▶ [Actions to take]
1. From the passage on pterostilbene (PTE), quote word for word the stretch from "The results are" through "(P = 0.066).".
2. Answer these questions using the passage on pterostilbene (PTE):
(a) According to the figure caption, how many animals were in each group?
(b) Which two acids in sow feces showed no significant change?
(c) What P value is reported for the trend in total SCFAs?

Fig. 7 — Effect of PTE on milk composition, antioxidant capacity, inflammatory factors and immunoglobulins. A Colostrum composition. B Colostrum antioxidant capacity. C Colostrum inflammatory factor levels and colostrum immunoglobulin levels. D Milk composition. E Milk antioxidant capacity. F Milk inflammatory factor levels and milk immunoglobulin levels. CON: Control group; PTE: Pterostilbene group. Data are expressed as mean ± SD (n = 6 for each group). *P<0.05, compared to the control group

Effect of PTE on the SCFAs content of sow faeces

The results are shown in Fig. 8. Compared with those in the CON group, the levels of acetic acid, propionic acid, butyric acid, and isobutyric acid in the PTE group were significantly greater (P < 0.05). Unfortunately, there was no significant change in the levels of valeric acid or isovaleric acid (P > 0.05), but there was a trend towards a significant increase in the level of total SCFAs (P = 0.066).

▶ [Given records]
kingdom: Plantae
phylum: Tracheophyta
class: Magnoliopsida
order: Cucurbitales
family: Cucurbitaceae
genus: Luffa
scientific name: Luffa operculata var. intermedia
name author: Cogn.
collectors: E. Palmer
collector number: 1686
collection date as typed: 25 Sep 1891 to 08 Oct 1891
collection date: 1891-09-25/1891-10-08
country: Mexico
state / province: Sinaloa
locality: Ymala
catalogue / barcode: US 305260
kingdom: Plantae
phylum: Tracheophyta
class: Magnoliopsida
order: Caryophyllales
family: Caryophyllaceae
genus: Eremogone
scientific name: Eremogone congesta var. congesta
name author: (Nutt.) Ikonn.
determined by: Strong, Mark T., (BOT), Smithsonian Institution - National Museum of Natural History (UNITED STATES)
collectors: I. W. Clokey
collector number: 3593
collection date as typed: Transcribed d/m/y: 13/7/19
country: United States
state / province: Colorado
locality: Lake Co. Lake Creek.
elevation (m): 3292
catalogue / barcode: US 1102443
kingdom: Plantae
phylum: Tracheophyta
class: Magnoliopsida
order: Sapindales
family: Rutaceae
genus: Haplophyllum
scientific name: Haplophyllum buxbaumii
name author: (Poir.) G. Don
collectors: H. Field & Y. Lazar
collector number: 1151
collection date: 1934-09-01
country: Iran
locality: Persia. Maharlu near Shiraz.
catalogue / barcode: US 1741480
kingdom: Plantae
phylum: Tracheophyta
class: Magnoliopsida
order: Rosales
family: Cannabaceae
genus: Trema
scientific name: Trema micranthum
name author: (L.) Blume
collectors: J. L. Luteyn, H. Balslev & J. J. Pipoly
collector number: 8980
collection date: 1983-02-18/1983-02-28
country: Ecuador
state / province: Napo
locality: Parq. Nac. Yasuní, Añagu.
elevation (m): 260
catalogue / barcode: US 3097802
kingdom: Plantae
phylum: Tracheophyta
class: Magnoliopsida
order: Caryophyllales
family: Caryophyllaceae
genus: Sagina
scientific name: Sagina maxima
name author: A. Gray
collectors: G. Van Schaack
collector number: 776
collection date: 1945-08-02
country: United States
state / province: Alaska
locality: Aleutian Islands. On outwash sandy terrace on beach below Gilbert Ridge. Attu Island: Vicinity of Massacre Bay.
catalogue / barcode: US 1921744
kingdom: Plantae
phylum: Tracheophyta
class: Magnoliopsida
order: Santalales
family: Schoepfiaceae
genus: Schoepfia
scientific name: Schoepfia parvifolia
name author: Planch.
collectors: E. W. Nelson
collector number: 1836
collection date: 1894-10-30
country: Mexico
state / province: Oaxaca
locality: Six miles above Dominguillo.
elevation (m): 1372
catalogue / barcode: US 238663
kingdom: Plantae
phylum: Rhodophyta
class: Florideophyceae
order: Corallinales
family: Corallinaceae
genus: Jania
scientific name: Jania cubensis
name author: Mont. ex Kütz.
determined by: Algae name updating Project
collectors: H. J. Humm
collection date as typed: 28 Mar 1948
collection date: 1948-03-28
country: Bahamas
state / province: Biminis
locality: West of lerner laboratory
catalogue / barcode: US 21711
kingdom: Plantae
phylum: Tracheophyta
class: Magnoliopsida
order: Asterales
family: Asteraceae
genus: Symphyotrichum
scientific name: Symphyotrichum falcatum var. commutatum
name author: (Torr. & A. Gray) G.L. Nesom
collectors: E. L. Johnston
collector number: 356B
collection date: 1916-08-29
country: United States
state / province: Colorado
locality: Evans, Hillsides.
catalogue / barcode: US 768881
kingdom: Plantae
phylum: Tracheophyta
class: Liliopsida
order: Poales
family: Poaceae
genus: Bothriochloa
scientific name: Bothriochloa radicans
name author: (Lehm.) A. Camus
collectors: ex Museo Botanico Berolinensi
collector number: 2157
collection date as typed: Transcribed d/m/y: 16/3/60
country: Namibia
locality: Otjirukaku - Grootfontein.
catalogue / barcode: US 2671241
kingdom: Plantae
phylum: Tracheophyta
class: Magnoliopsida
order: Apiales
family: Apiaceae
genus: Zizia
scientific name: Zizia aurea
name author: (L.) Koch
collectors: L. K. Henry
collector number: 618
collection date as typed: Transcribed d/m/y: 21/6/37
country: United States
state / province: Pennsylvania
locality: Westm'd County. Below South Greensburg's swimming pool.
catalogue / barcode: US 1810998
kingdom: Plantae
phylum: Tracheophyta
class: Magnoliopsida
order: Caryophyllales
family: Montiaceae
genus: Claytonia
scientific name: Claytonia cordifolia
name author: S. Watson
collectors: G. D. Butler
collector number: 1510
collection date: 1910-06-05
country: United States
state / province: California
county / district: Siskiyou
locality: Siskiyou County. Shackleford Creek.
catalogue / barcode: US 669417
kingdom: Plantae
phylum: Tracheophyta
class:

▶ [Numbered responses]
1.
The results are shown in Fig. 8. Compared with those in the CON group, the levels of acetic acid, propionic acid, butyric acid, and isobutyric acid in the PTE group were significantly greater (P < 0.05). Unfortunately, there was no significant change in the levels of valeric acid or isovaleric acid (P > 0.05), but there was a trend towards a significant increase in the level of total SCFAs (P = 0.066).

2.
(a) Six (n = 6 for each group).
(b) Valeric acid and isovaleric acid.
(c) P = 0.066.